NICT徳田理事長による開会挨拶の後、井戸室長が時空標準研究室の時空間同期に関わる研究の紹介(CLIFS (Chip Level Integrated Frequency Standard)、Wi-Wi (Wireless two-way intermeremetry)、クラスタ時系)を行い、その後Meta社のAhmad Byagowi博士による基調講演をいただき、「何故ユーザー間の精密な時刻同期が今後メタバースの世界で必要になるのか、そしてどうやってそれを実現していくのか」の道筋についてビジョンが示された。その後Q&Aセッションの機会を持った。
第2部ではWi-Wiに関して連携してきた研究者3名がWi-Wiのアプリケーションとして、時空間同期を活用した低遅延無線通信プロトコルの紹介(東大山﨑氏)、時空間同期を活用したロボット位置計測の紹介(東北大D1奈良氏)、ドローンを用いたすれ違い大容量通信への時空間同期技術の適用(NICT磯谷氏)について紹介した。そして3件一緒にパネルQ&Aセッションを行った。
第3部ではCLIFS及びクラスタ時系で連携している研究者3名より研究紹介が行われた。それぞれのテーマは、MEMS技術を用いた波長可変面発光レーザーの紹介(東大年吉教授)、原子時計群から安定な合成時系を形成するための数学的アプローチについての紹介(東工大石崎准教授)、準天頂衛星とGNSSの組み合わせによるサブナノ秒の時刻同期(株式会社コア山本執行役員)であった。

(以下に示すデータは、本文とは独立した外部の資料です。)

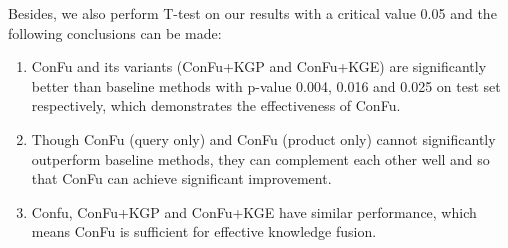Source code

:Besides, we also perform T-test on our results with a critical value 0.05 and the following conclusions can be made:

\begin{enumerate}
  \item ConFu and its variants (ConFu+KGP and ConFu+KGE) are significantly better than baseline methods with p-value 0.004, 0.016 and 0.025 on test set respectively, which demonstrates the effectiveness of ConFu.
  \item Though ConFu (query only) and ConFu (product only) cannot significantly outperform baseline methods, they can complement each other well and so that ConFu can achieve significant improvement.
  \item Confu, ConFu+KGP and ConFu+KGE have similar performance, which means ConFu is sufficient for effective knowledge fusion.
\end{enumerate}




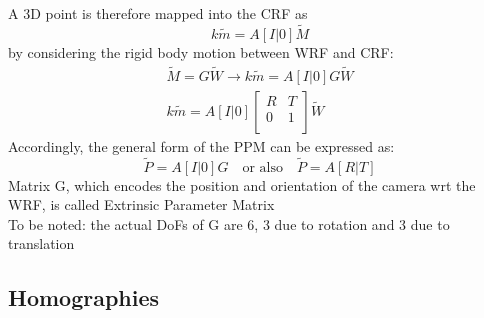 \documentclass{article}
\begin{document}
A 3D point is therefore mapped into the CRF as
\begin{equation}
    k\tilde{m}=A[I|0]\tilde{M}
\end{equation}
by considering the rigid body motion between WRF and CRF:
\begin{gather}
    \tilde{M} = G \tilde{W} \rightarrow k\tilde{m}=A[I|0]G\tilde{W}\\
    k\tilde{m}=A[I|0]\begin{bmatrix}
        R & T \\
        0 & 1 \\
    \end{bmatrix} \tilde{W}
\end{gather}
Accordingly, the general form of the PPM can be expressed as:
\begin{equation}
    \tilde{P} = A[I|0]G \quad \text{or also} \quad \tilde{P}=A[R|T]
\end{equation}
Matrix G, which encodes the position and orientation of the camera wrt the WRF, is called Extrinsic Parameter Matrix\\
To be noted: the actual DoFs of G are 6, 3 due to rotation and 3 due to translation

\subsection{Homographies}
\end{document}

中川電磁波研究所所長による閉会挨拶の後には、懇親会を行った。コロナ禍もあり、これまでWi-Wi・CLIFS・クラスタ時系の連携先が一同に会することが無かったが、今回様々な情報交換が行われ、また当該技術を連携して開発している企業のみならず将来当該技術の利用が想定されるユーザー企業も参加しており、貴重な異業種交流の機会となった。